Assignment
Records follow. Pull out every line that contains "Silkscreen".

Records to use

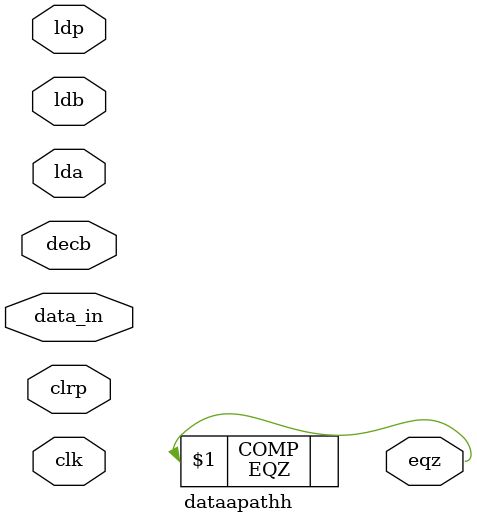
<source format=v>
`timescale 1ns / 1ps
module dataapathh(
    output eqz,
    input lda,
    input ldb,
    input ldp,
    input clrp,
    input decb,
    input [15:0] data_in,
    input clk
    );
wire [15:0] x,y,z,bout,bus;
PIPO1 A(x,bus,lda,clk);
PIPO2 P(y,z,ldp,clrp,clk);
CNTR B(bout,bus,ldb,decb,clk);
ADD AD(z,x,y);
EQZ COMP(eqz,);


endmodule

</source>
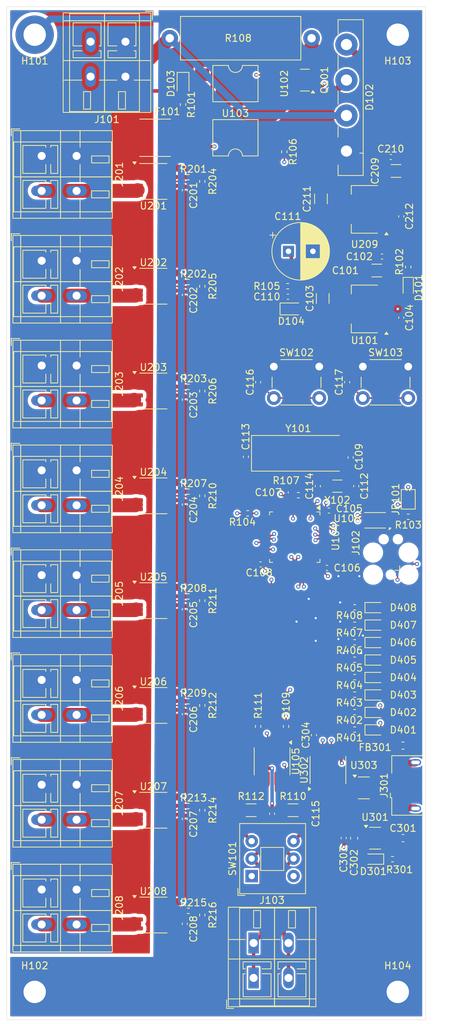
<source format=kicad_pcb>
(kicad_pcb
	(version 20240108)
	(generator "pcbnew")
	(generator_version "8.0")
	(general
		(thickness 1.6)
		(legacy_teardrops no)
	)
	(paper "A4")
	(layers
		(0 "F.Cu" signal)
		(1 "In1.Cu" signal)
		(2 "In2.Cu" signal)
		(31 "B.Cu" signal)
		(32 "B.Adhes" user "B.Adhesive")
		(33 "F.Adhes" user "F.Adhesive")
		(34 "B.Paste" user)
		(35 "F.Paste" user)
		(36 "B.SilkS" user "B.Silkscreen")
		(37 "F.SilkS" user "F.Silkscreen")
		(38 "B.Mask" user)
		(39 "F.Mask" user)
		(40 "Dwgs.User" user "User.Drawings")
		(41 "Cmts.User" user "User.Comments")
		(42 "Eco1.User" user "User.Eco1")
		(43 "Eco2.User" user "User.Eco2")
		(44 "Edge.Cuts" user)
		(45 "Margin" user)
		(46 "B.CrtYd" user "B.Courtyard")
		(47 "F.CrtYd" user "F.Courtyard")
		(48 "B.Fab" user)
		(49 "F.Fab" user)
		(50 "User.1" user)
		(51 "User.2" user)
		(52 "User.3" user)
		(53 "User.4" user)
		(54 "User.5" user)
		(55 "User.6" user)
		(56 "User.7" user)
		(57 "User.8" user)
		(58 "User.9" user)
	)
	(setup
		(stackup
			(layer "F.SilkS"
				(type "Top Silk Screen")
			)
			(layer "F.Paste"
				(type "Top Solder Paste")
			)
			(layer "F.Mask"
				(type "Top Solder Mask")
				(thickness 0.01)
			)
			(layer "F.Cu"
				(type "copper")
				(thickness 0.035)
			)
			(layer "dielectric 1"
				(type "prepreg")
				(thickness 0.1)
				(material "FR4")
				(epsilon_r 4.5)
				(loss_tangent 0.02)
			)
			(layer "In1.Cu"
				(type "copper")
				(thickness 0.035)
			)
			(layer "dielectric 2"
				(type "core")
				(thickness 1.24)
				(material "FR4")
				(epsilon_r 4.5)
				(loss_tangent 0.02)
			)
			(layer "In2.Cu"
				(type "copper")
				(thickness 0.035)
			)
			(layer "dielectric 3"
				(type "prepreg")
				(thickness 0.1)
				(material "FR4")
				(epsilon_r 4.5)
				(loss_tangent 0.02)
			)
			(layer "B.Cu"
				(type "copper")
				(thickness 0.035)
			)
			(layer "B.Mask"
				(type "Bottom Solder Mask")
				(thickness 0.01)
			)
			(layer "B.Paste"
				(type "Bottom Solder Paste")
			)
			(layer "B.SilkS"
				(type "Bottom Silk Screen")
			)
			(copper_finish "None")
			(dielectric_constraints no)
		)
		(pad_to_mask_clearance 0)
		(allow_soldermask_bridges_in_footprints no)
		(pcbplotparams
			(layerselection 0x00010fc_ffffffff)
			(plot_on_all_layers_selection 0x0000000_00000000)
			(disableapertmacros no)
			(usegerberextensions no)
			(usegerberattributes yes)
			(usegerberadvancedattributes yes)
			(creategerberjobfile yes)
			(dashed_line_dash_ratio 12.000000)
			(dashed_line_gap_ratio 3.000000)
			(svgprecision 4)
			(plotframeref no)
			(viasonmask no)
			(mode 1)
			(useauxorigin no)
			(hpglpennumber 1)
			(hpglpenspeed 20)
			(hpglpendiameter 15.000000)
			(pdf_front_fp_property_popups yes)
			(pdf_back_fp_property_popups yes)
			(dxfpolygonmode yes)
			(dxfimperialunits yes)
			(dxfusepcbnewfont yes)
			(psnegative no)
			(psa4output no)
			(plotreference yes)
			(plotvalue yes)
			(plotfptext yes)
			(plotinvisibletext no)
			(sketchpadsonfab no)
			(subtractmaskfromsilk no)
			(outputformat 1)
			(mirror no)
			(drillshape 1)
			(scaleselection 1)
			(outputdirectory "")
		)
	)
	(net 0 "")
	(net 1 "GND")
	(net 2 "+3V3")
	(net 3 "+15V")
	(net 4 "Net-(U104-PD0)")
	(net 5 "Net-(D104-K)")
	(net 6 "+BATT")
	(net 7 "Net-(U104-PC14)")
	(net 8 "Net-(U104-PD1)")
	(net 9 "Net-(U104-PC15)")
	(net 10 "Net-(U105-SPLIT)")
	(net 11 "/~{RST}")
	(net 12 "/BTN")
	(net 13 "Net-(U201-FILTER)")
	(net 14 "Net-(U202-FILTER)")
	(net 15 "Net-(U203-FILTER)")
	(net 16 "Net-(U204-FILTER)")
	(net 17 "Net-(U205-FILTER)")
	(net 18 "Net-(U206-FILTER)")
	(net 19 "Net-(U207-FILTER)")
	(net 20 "+5V")
	(net 21 "Net-(J301-VBUS)")
	(net 22 "Net-(D301-A)")
	(net 23 "Net-(U302-V3)")
	(net 24 "Net-(D101-K)")
	(net 25 "-VSW")
	(net 26 "Net-(Q101-C)")
	(net 27 "Net-(D103-K)")
	(net 28 "Net-(D301-K)")
	(net 29 "Net-(D401-K)")
	(net 30 "/LED/LED1")
	(net 31 "Net-(D402-K)")
	(net 32 "/LED/LED2")
	(net 33 "Net-(D403-K)")
	(net 34 "/LED/LED3")
	(net 35 "/LED/LED4")
	(net 36 "Net-(D404-K)")
	(net 37 "Net-(D405-K)")
	(net 38 "/LED/LED5")
	(net 39 "Net-(D406-K)")
	(net 40 "/LED/LED6")
	(net 41 "Net-(D407-K)")
	(net 42 "/LED/LED7")
	(net 43 "Net-(D408-K)")
	(net 44 "/LED/LED8")
	(net 45 "+VSW")
	(net 46 "Net-(J301-Shield)")
	(net 47 "/SWO")
	(net 48 "/SWDIO")
	(net 49 "/SWCLK")
	(net 50 "Net-(J103-Pin_2)")
	(net 51 "Net-(J103-Pin_1)")
	(net 52 "Net-(J201-Pin_2)")
	(net 53 "Net-(U208-FILTER)")
	(net 54 "Net-(J202-Pin_2)")
	(net 55 "Net-(J203-Pin_2)")
	(net 56 "Net-(J204-Pin_2)")
	(net 57 "Net-(J205-Pin_2)")
	(net 58 "Net-(J206-Pin_2)")
	(net 59 "Net-(J207-Pin_2)")
	(net 60 "Net-(J208-Pin_2)")
	(net 61 "Net-(U208-VIOUT)")
	(net 62 "unconnected-(J301-ID-Pad4)")
	(net 63 "Net-(J301-D+)")
	(net 64 "Net-(J301-D-)")
	(net 65 "/BOOT0")
	(net 66 "Net-(Q101-E)")
	(net 67 "Net-(Q101-B)")
	(net 68 "/PROBE")
	(net 69 "Net-(R106-Pad2)")
	(net 70 "/ACK")
	(net 71 "Net-(U105-TXD)")
	(net 72 "/CAN_TX")
	(net 73 "Net-(R110-Pad1)")
	(net 74 "/CAN_RX")
	(net 75 "Net-(U105-RXD)")
	(net 76 "Net-(R112-Pad2)")
	(net 77 "Net-(U201-VIOUT)")
	(net 78 "/SENSE6")
	(net 79 "/SENSE0")
	(net 80 "Net-(U202-VIOUT)")
	(net 81 "/SENSE4")
	(net 82 "Net-(U203-VIOUT)")
	(net 83 "Net-(U204-VIOUT)")
	(net 84 "/SENSE7")
	(net 85 "Net-(U205-VIOUT)")
	(net 86 "/SENSE1")
	(net 87 "Net-(U206-VIOUT)")
	(net 88 "/SENSE5")
	(net 89 "/SENSE2")
	(net 90 "Net-(U207-VIOUT)")
	(net 91 "/SENSE3")
	(net 92 "unconnected-(SW101-A-Pad1)")
	(net 93 "unconnected-(SW101-A-Pad4)")
	(net 94 "/Serial/RXD")
	(net 95 "unconnected-(U104-PA8-Pad29)")
	(net 96 "/STB")
	(net 97 "/SCL")
	(net 98 "unconnected-(U104-PA15-Pad38)")
	(net 99 "unconnected-(U104-PB4-Pad40)")
	(net 100 "unconnected-(U104-PB5-Pad41)")
	(net 101 "/SDA")
	(net 102 "/Serial/TXD")
	(net 103 "unconnected-(U106-NC-Pad7)")
	(net 104 "unconnected-(U106-NC-Pad3)")
	(net 105 "unconnected-(U106-NC-Pad2)")
	(net 106 "unconnected-(U106-NC-Pad1)")
	(net 107 "unconnected-(U302-~{RTS}-Pad4)")
	(net 108 "Net-(U302-UD+)")
	(net 109 "Net-(U302-UD-)")
	(footprint "Capacitor_SMD:C_0402_1005Metric" (layer "F.Cu") (at 126.15 102.1125))
	(footprint "Capacitor_SMD:C_0402_1005Metric" (layer "F.Cu") (at 124 134.25 90))
	(footprint "Package_SO:SOIC-8_3.9x4.9mm_P1.27mm" (layer "F.Cu") (at 101 160))
	(footprint "TerminalBlock_WAGO:TerminalBlock_WAGO_236-402_1x02_P5.00mm_45Degree" (layer "F.Cu") (at 90 66.35 -90))
	(footprint "TerminalBlock_WAGO:TerminalBlock_WAGO_236-402_1x02_P5.00mm_45Degree" (layer "F.Cu") (at 90 141.35 -90))
	(footprint "Capacitor_SMD:C_0402_1005Metric" (layer "F.Cu") (at 125.85 110.3125))
	(footprint "Button_Switch_THT:SW_PUSH_6mm" (layer "F.Cu") (at 131 81.5))
	(footprint "Resistor_SMD:R_0402_1005Metric" (layer "F.Cu") (at 129.825 130.955 180))
	(footprint "Button_Switch_THT:SW_PUSH_6mm" (layer "F.Cu") (at 118.25 81.5))
	(footprint "Package_SO:SOP-8_3.9x4.9mm_P1.27mm" (layer "F.Cu") (at 126 139.25 90))
	(footprint "Diode_SMD:D_SOD-323" (layer "F.Cu") (at 120.75 73.25))
	(footprint "MountingHole:MountingHole_3.2mm_M3_ISO14580_Pad" (layer "F.Cu") (at 136 34 180))
	(footprint "Resistor_SMD:R_0402_1005Metric" (layer "F.Cu") (at 106 54.4))
	(footprint "Connector:Tag-Connect_TC2030-IDC-FP_2x03_P1.27mm_Vertical" (layer "F.Cu") (at 135 108.75 90))
	(footprint "Resistor_SMD:R_0402_1005Metric" (layer "F.Cu") (at 106 159.4))
	(footprint "Package_SO:SOIC-8_3.9x4.9mm_P1.27mm" (layer "F.Cu") (at 101 85))
	(footprint "TerminalBlock_WAGO:TerminalBlock_WAGO_236-402_1x02_P5.00mm_45Degree" (layer "F.Cu") (at 90 156.35 -90))
	(footprint "LED_SMD:LED_0603_1608Metric" (layer "F.Cu") (at 137.5 70.2125 -90))
	(footprint "Crystal:Crystal_SMD_3215-2Pin_3.2x1.5mm" (layer "F.Cu") (at 127.35 98.6125 180))
	(footprint "Capacitor_SMD:C_0402_1005Metric" (layer "F.Cu") (at 105.5 131.25 -90))
	(footprint "Resistor_SMD:R_0402_1005Metric" (layer "F.Cu") (at 129.825 133.455 180))
	(footprint "LED_SMD:LED_0603_1608Metric" (layer "F.Cu") (at 132.7875 131))
	(footprint "Capacitor_SMD:C_1206_3216Metric" (layer "F.Cu") (at 125 57.5 90))
	(footprint "Resistor_SMD:R_0402_1005Metric" (layer "F.Cu") (at 129.825 115.955 180))
	(footprint "Capacitor_SMD:C_0402_1005Metric" (layer "F.Cu") (at 105.5 71.25 -90))
	(footprint "Capacitor_SMD:C_0402_1005Metric" (layer "F.Cu") (at 128.25 148.98 90))
	(footprint "Capacitor_SMD:C_0402_1005Metric"
		(layer "F.Cu")
		(uuid "236de58d-8e01-43d4-ac65-cb90c28af390")
		(at 105.5 86.25 -90)
		(descr "Capacitor SMD 0402 (1005 Metric), square (rectangular) end terminal, IPC_7351 nominal, (Body size source: IPC-SM-782 page 76, https://www.pcb-3d.com/wordpress/wp-content/uploads/ipc-sm-782a_amendment_1_and_2.pdf), generated with kicad-footprint-generator")
		(tags "capacitor")
		(property "Reference" "C203"
			(at 0.75 -1.25 90)
			(layer "F.SilkS")
			(uui
... [1368909 chars truncated]
</source>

Solution to this exercise
		(36 "B.SilkS" user "B.Silkscreen")
		(37 "F.SilkS" user "F.Silkscreen")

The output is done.